Trimming, fifteen minute cups and baton twirling.
Everett showed us how to trim our pieces this week. Why do you even need to trim your piece? Funny you should ask, I know I did. When you transfer a glass vessel (cup, vase, etc) from pipe to punty, the jack line doesn’t normally break off perfectly. The break may be uneven or the walls may be inconsistently thick at that point. For those reasons, after breaking your piece off the punty, you should trim the lip. Once you have a clean edge (clean = no tool marks, consistent wall thickness and even lip), you can continue shaping your piece.
Tweezers are used to pinch, pull and cool the rim and then shears cut just below the tweezer marks. We practiced trimming multiple slices off a single piece until there was nothing left. With that new skill, we were ready (in theory) for fifteen minute cups.

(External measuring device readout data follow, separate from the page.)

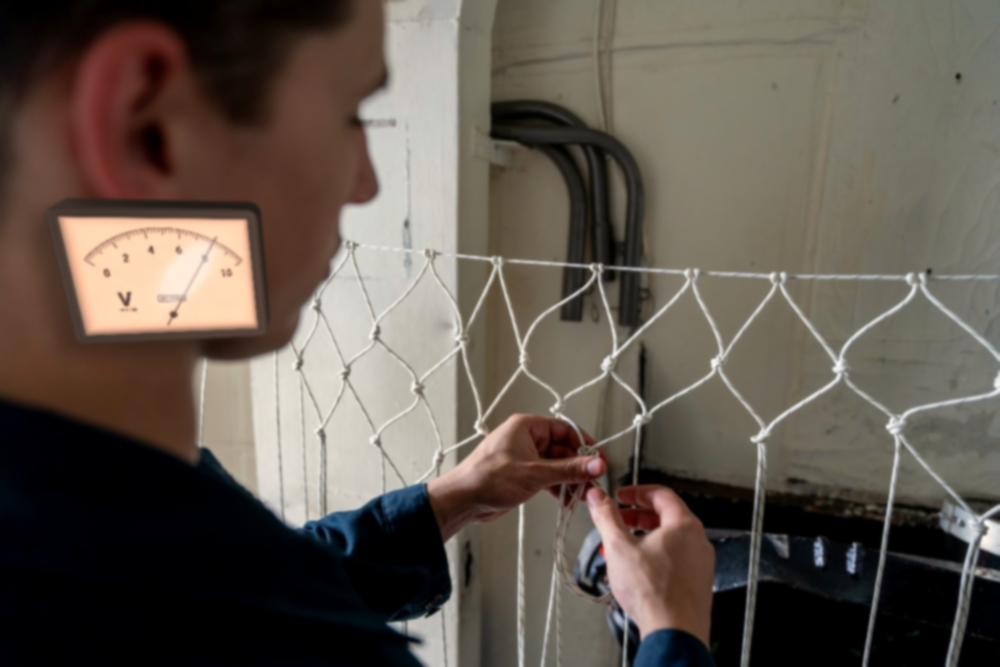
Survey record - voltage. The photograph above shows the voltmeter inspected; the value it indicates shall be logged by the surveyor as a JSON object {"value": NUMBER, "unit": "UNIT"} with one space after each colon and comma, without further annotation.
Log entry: {"value": 8, "unit": "V"}
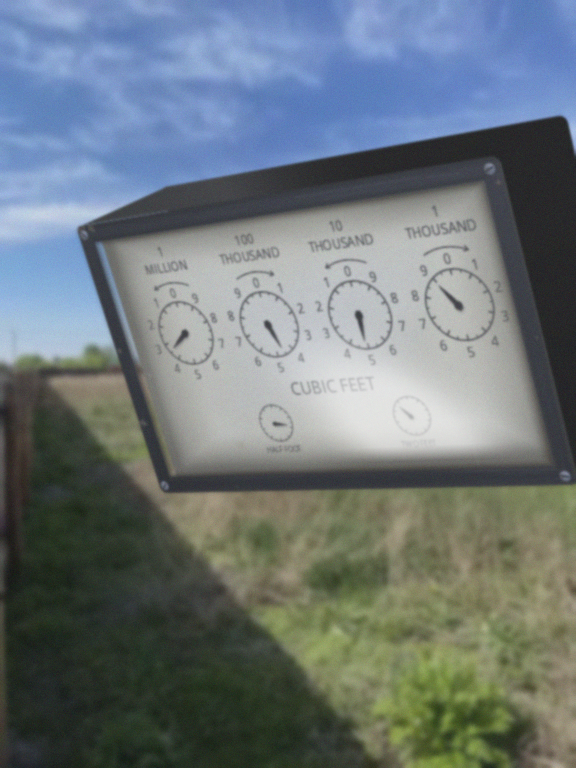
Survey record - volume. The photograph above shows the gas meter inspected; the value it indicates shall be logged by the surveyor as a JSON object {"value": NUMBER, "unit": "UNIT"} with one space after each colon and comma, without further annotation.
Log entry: {"value": 344900, "unit": "ft³"}
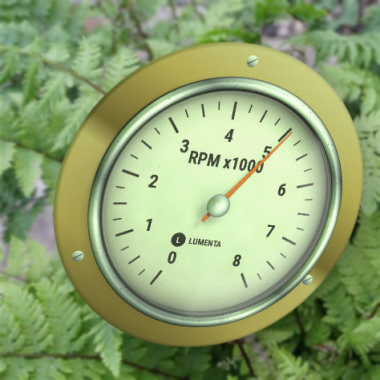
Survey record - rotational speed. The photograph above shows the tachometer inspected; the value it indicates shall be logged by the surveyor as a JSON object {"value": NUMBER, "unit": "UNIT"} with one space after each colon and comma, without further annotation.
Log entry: {"value": 5000, "unit": "rpm"}
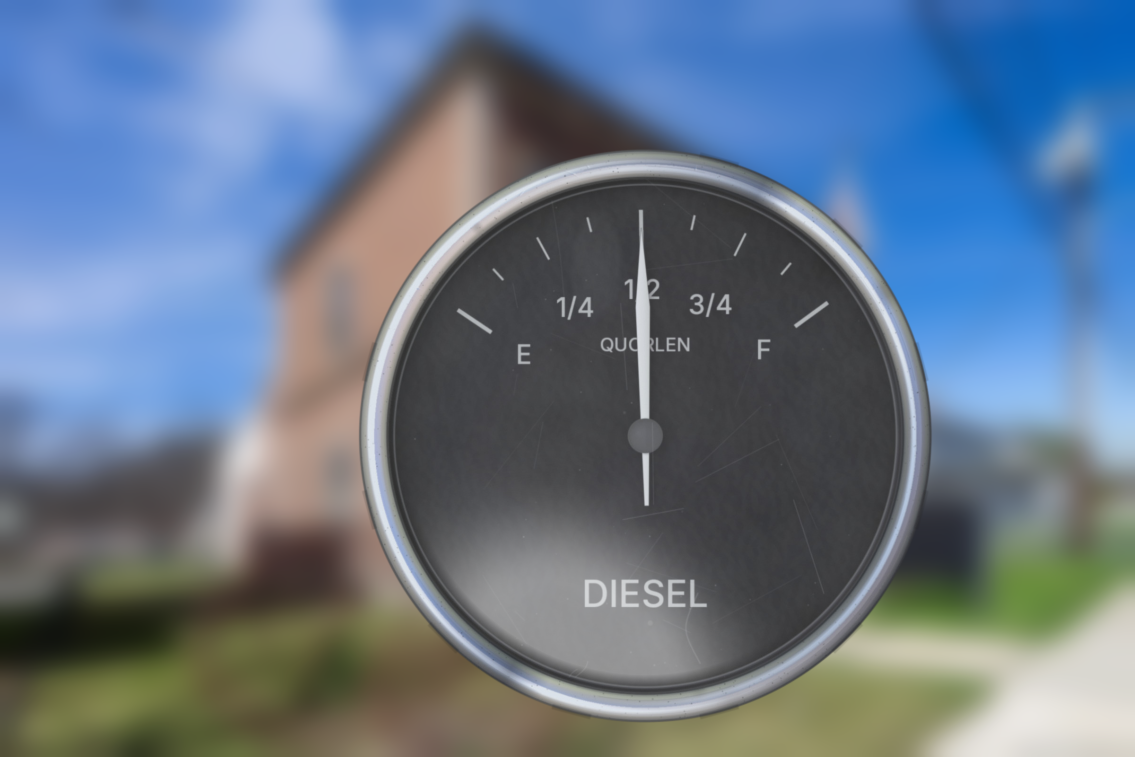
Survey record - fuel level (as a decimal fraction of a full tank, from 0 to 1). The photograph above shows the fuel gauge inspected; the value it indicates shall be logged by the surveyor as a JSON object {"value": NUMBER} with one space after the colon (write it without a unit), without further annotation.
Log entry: {"value": 0.5}
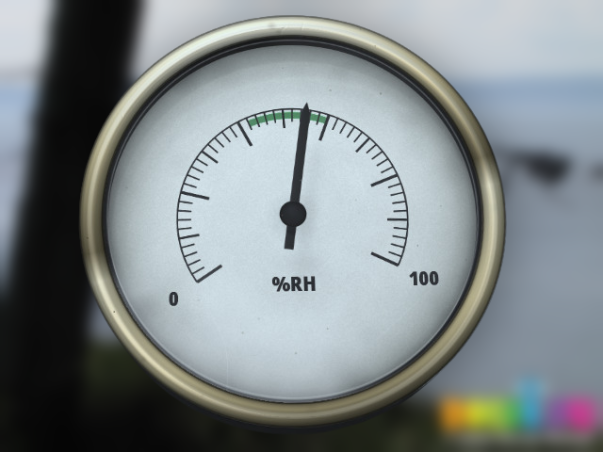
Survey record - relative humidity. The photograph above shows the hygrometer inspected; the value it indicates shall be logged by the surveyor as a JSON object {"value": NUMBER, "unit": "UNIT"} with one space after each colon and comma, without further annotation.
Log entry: {"value": 55, "unit": "%"}
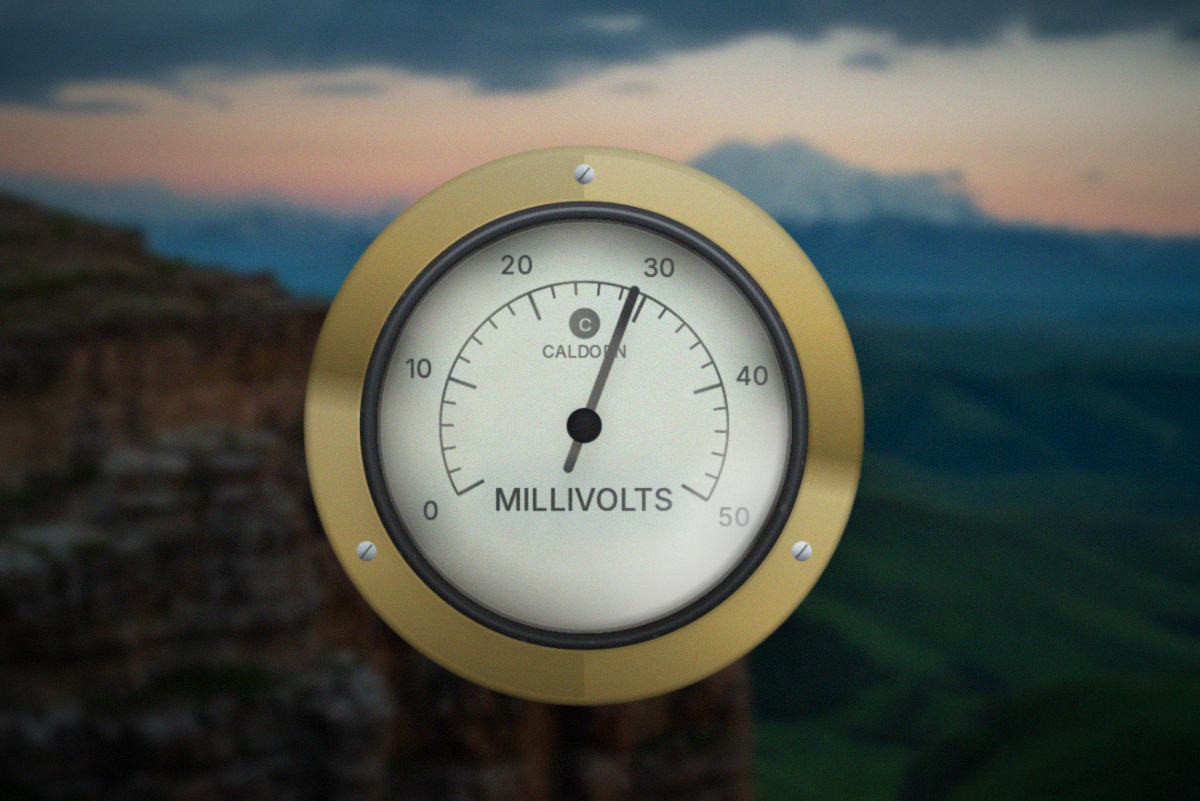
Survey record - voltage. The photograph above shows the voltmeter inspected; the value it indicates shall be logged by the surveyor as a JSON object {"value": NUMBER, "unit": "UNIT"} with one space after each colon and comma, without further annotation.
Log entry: {"value": 29, "unit": "mV"}
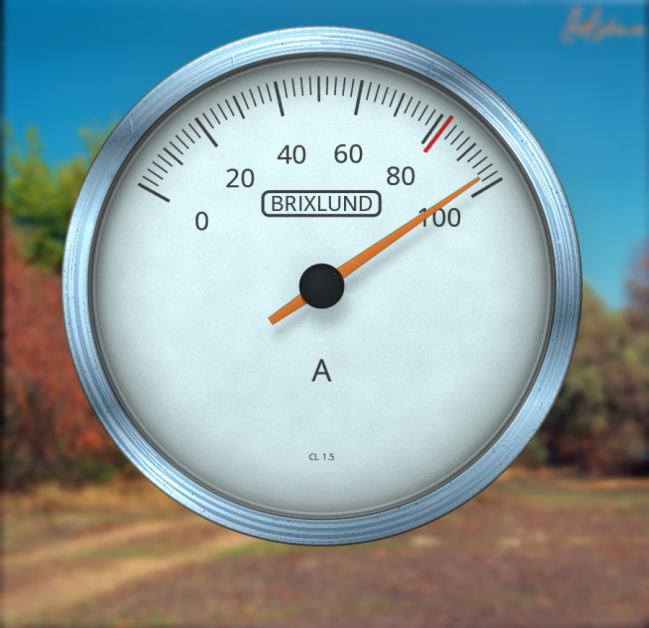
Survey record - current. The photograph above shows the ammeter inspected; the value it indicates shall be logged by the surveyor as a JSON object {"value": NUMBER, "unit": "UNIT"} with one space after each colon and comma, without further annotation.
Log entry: {"value": 97, "unit": "A"}
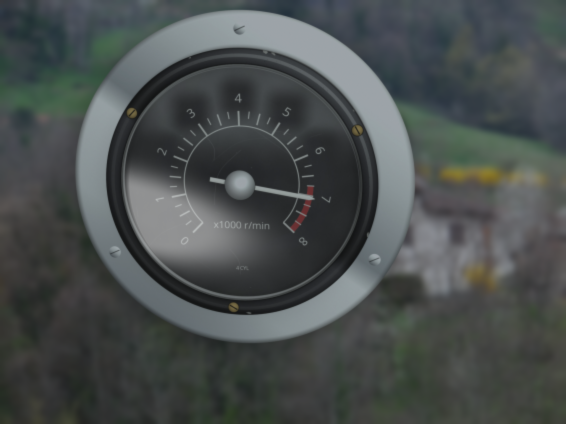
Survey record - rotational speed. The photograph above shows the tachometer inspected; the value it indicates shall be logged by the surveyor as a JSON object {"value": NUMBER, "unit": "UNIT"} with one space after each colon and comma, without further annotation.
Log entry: {"value": 7000, "unit": "rpm"}
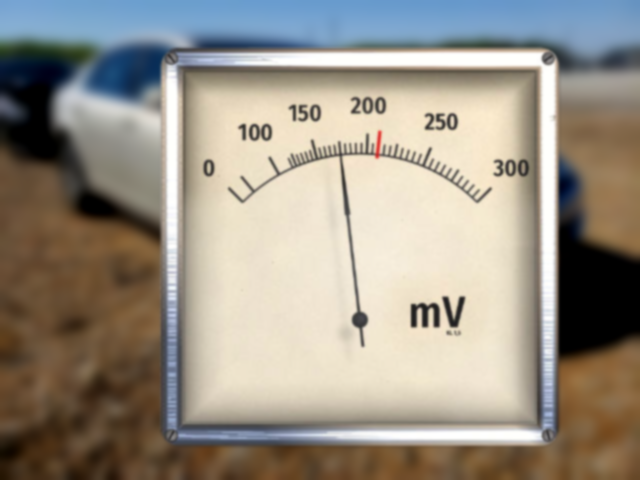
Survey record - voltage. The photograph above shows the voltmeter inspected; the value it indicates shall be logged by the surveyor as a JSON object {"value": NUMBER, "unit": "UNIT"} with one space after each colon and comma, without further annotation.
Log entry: {"value": 175, "unit": "mV"}
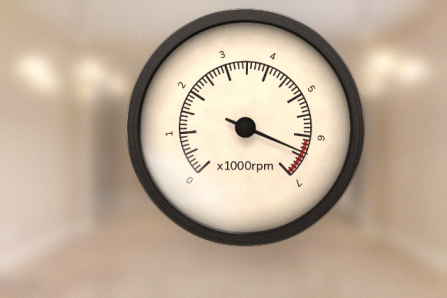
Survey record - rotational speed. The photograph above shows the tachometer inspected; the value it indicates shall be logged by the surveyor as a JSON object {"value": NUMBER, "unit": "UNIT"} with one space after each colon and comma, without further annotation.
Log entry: {"value": 6400, "unit": "rpm"}
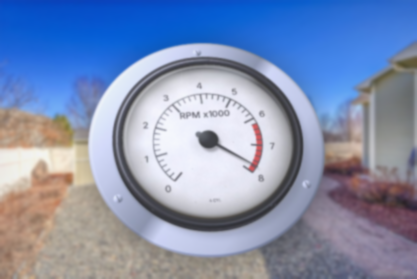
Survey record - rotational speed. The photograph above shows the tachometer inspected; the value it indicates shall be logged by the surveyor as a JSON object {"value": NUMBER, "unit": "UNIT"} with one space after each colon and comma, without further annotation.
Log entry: {"value": 7800, "unit": "rpm"}
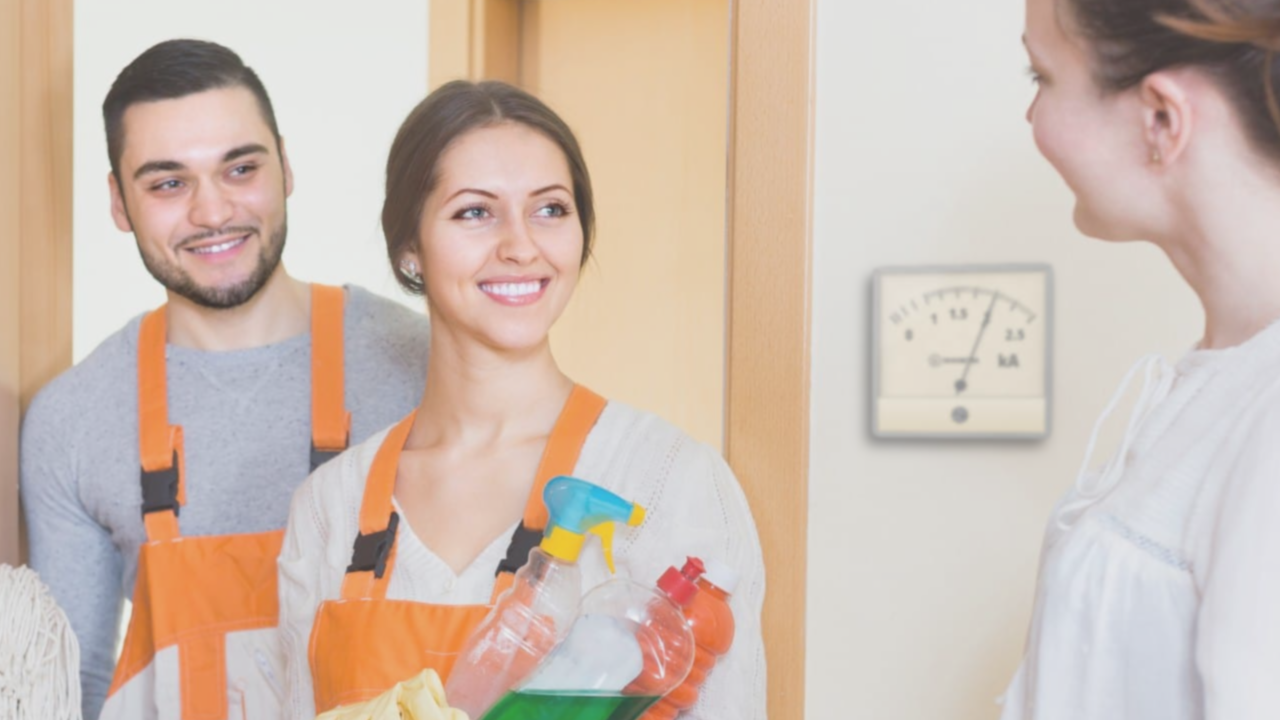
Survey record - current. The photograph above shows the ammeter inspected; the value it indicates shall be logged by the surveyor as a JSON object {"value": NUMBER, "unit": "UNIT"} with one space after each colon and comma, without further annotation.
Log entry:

Everett did a cup demo complete from starting the bubble, transferring to the punty, trimming the lip and shaping the final piece…in fifteen minutes. Then we paired up and started fifteen-minute rotations, trying to run through the process and complete a cup. On my first try, I made it just through transferring to the punty. On my second try I managed to make it a little further, up through tweezing, but ran out of time before trimming. These fifteen minute cups seem to be a common drill in glass blowing, sort of like sprints!
Oh, and the baton twirling. I’ve started noticing little glass blowing habits, for example, my first glassblowing teacher, Jason, would sway the pipe side to side to help shape the glass. Everett likes to swing the pipe like a pendulum, and sometimes even in full circles like he’s a baton twirler. Any other glass blowing “twitches” out there? Have you noticed glass blowers doing funny little moves to manipulate their glass?